“Well, Carry, I hardly know myself what has happened. I was crossing at Albert Gate when I saw a ‘bus coming. It was very foggy and slippery, and I did not see it till it was quite close, and then somehow I fell. I tried to shut my eyes, but I could not, and then I felt the horses trampling upon me, and the wheels came crushing down upon my body. Oh, it was terrible, Carry!”
“But, oh, father,” the girl said faintly, and the bright colour was quite gone from her cheeks now, “you must be terribly hurt; some of your ribs must be broken; why did not you say so at once? Please sit quiet while I put on my bonnet, and run round to fetch a doctor,” and she turned to do so, but she was trembling so much that she had to sit down in a chair.

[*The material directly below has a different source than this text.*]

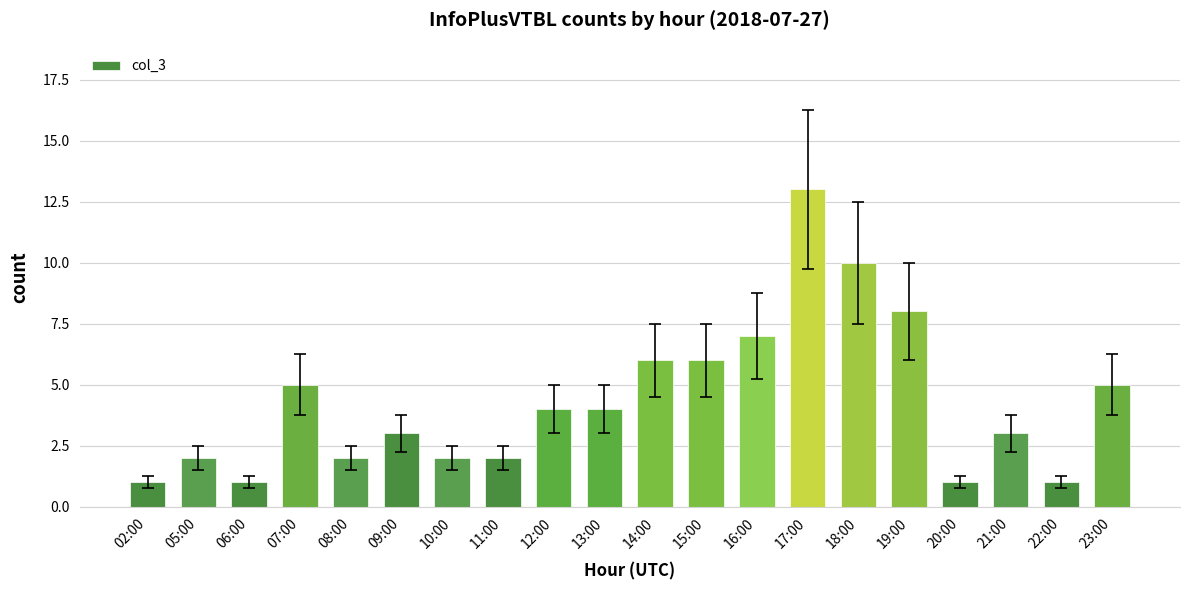

The value at 02:00 is 1. True or false?

True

“No, Carry, you do not understand me. I do not mean that the ‘bus absolutely did run over me.”
“But you just said it did, father; you said that you felt the wheels crush your body.”

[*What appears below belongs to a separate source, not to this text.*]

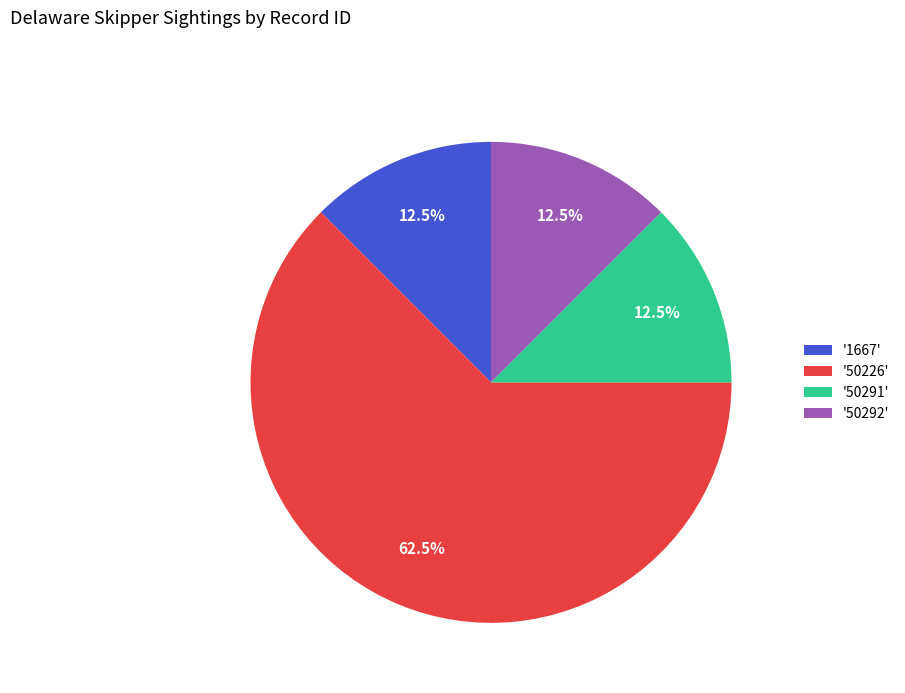

What is the majority slice?

'50226'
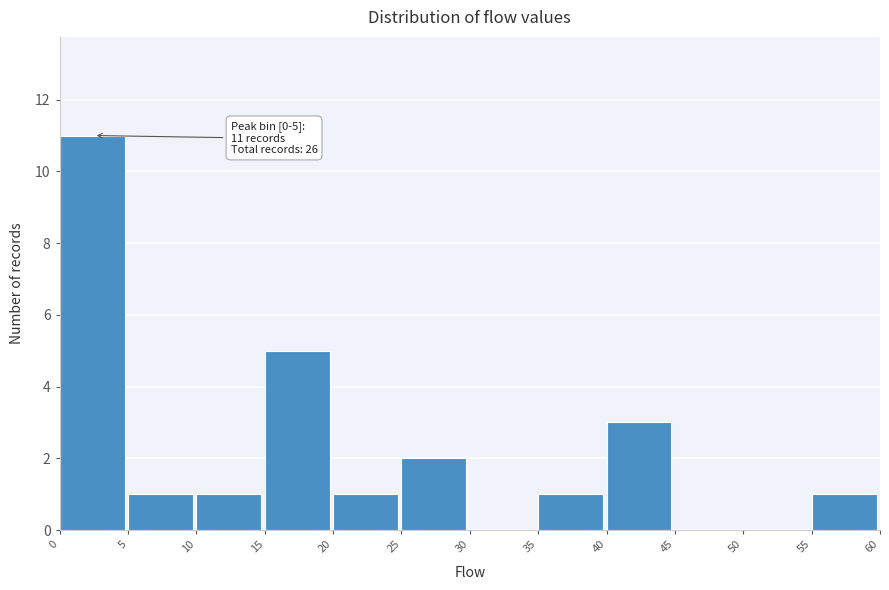

Which range on the x-axis has the tallest bar?

0 to 5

“Did I, Carry? Well, I did not mean it. Oh no, I was not run over after all.”
“What a dear, silly old father you are, and how you frightened me!” the girl said, laughing and crying together. “I have a great mind to be very angry with you in real earnest, and not to speak another word to you all the evening.”

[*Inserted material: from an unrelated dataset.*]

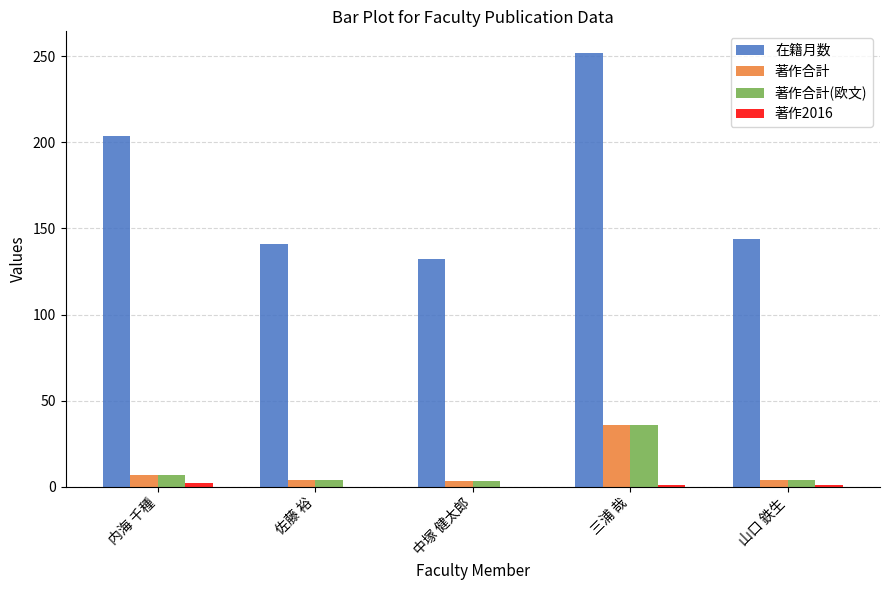

What is the maximum value for 著作合計?

36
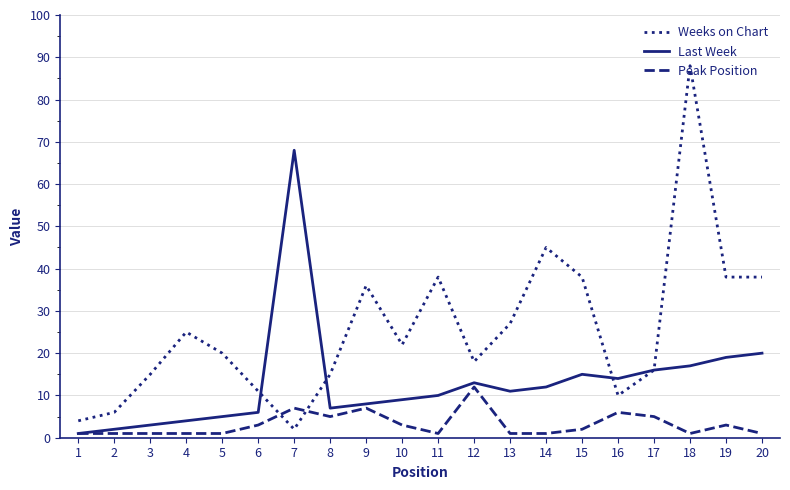

What is the average value of the Last Week series?

13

“I am very sorry, Carry. I did not mean it, my child. I only meant that I felt it was going to run over me, and I am sure I suffered quite as much as if it had. No, just as the horses were quite close to me—certainly within a yard or two, for their heads looked to me almost over mine—I felt myself caught up by some one, like a baby, carried a step or two, then there was a great shake, and down we both went with a terrible shock, then I was picked up again, and found myself safe on the pavement.”
“Oh, father, what a narrow escape! you might really have been killed, and it was very very serious after all, so I will forgive you for frightening me so much. And who was it saved your life?”
“I hardly remember rightly, my dear, my head is quite in a whirl still. I remember, though, there were two gentlemen waiting to cross just as I started, for I heard one of them say we ought to be careful, and so I was, my dear, very careful, else I should not have slipped. I suppose they were just behind me, and one of them caught me up just as the horses were going to trample on me. He was not quite in time, for the horses caught him and knocked us both down, only I suppose it was out of reach of the wheels, at any rate they did not go over us; and really that is all I know about it.”
“Oh, father, how brave of him! Who was he?”